The main anthropogenic sources of outside air pollutants are:

  • combustion of fossil fuels in the production of electric energy, in transport, industry and households;
  • industrial processes and solvent use (for example in the chemical and mineral industry);
  • agriculture and
  • waste treatment.

 

The main pollutants and group of pollutants of outside air are: sulphur dioxide (SO”), nitrogen oxides (Nox), vaporous organic substances (HOS), ammonia (NH3), matters (PM10, PM2,5, TSP), ground-level ozone (O3), carbon monoxide (CO), benzene, heavy metals, polycylcic aromatic hydrocarbons (PAH), persistent organic pollutants (POP). 
 
Two pollutants, matters (PM10, PM 2,5) and ground-level ozone (O3) are recognised as the most essential as regards effects on human health as these are the greatest problem in the achievement of prescribed limiting values for matters and ground-level ozone.

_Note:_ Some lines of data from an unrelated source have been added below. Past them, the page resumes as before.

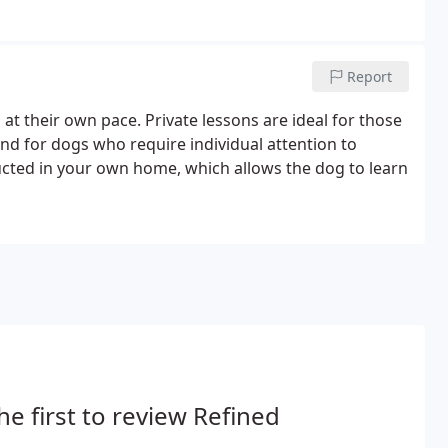
Report
at their own pace. Private lessons are ideal for those
nd for dogs who require individual attention to
ucted in your own home, which allows the dog to learn
he first to review Refined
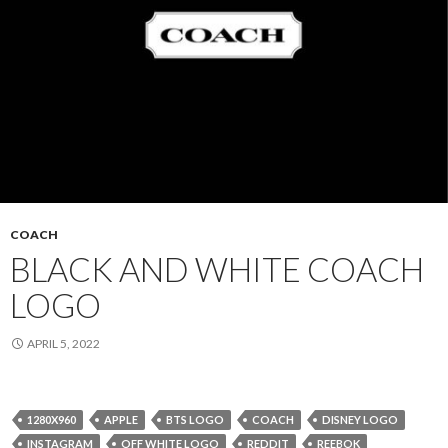
COACH
BLACK AND WHITE COACH
LOGO
APRIL 5, 2022
1280X960
APPLE
BTS LOGO
COACH
DISNEY LOGO
INSTAGRAM
OFF WHITE LOGO
REDDIT
REEBOK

The highest exposure in the long term may have various effects on health which may stem from smaller effects to the respiratory system and lead right up to premature mortality.
 
Air pollution is detrimental also to our environment, for example by causing acidification, eutrophication, damage to agricultural products (due to exposure to high concentrations of ozone).

 

The Ministry of the Environment and Spatial Planning, within the Environment Policy, prepares and monitors basic strategic documents in the field of the environment (for example, the national environment protection programme), other operational programmes, theme strategies and systemic tasks concerning integration of environmental protection in policies of other sectors. On the basis of guidelines from these documents it prepares regulations which are used for the implementation of air protection.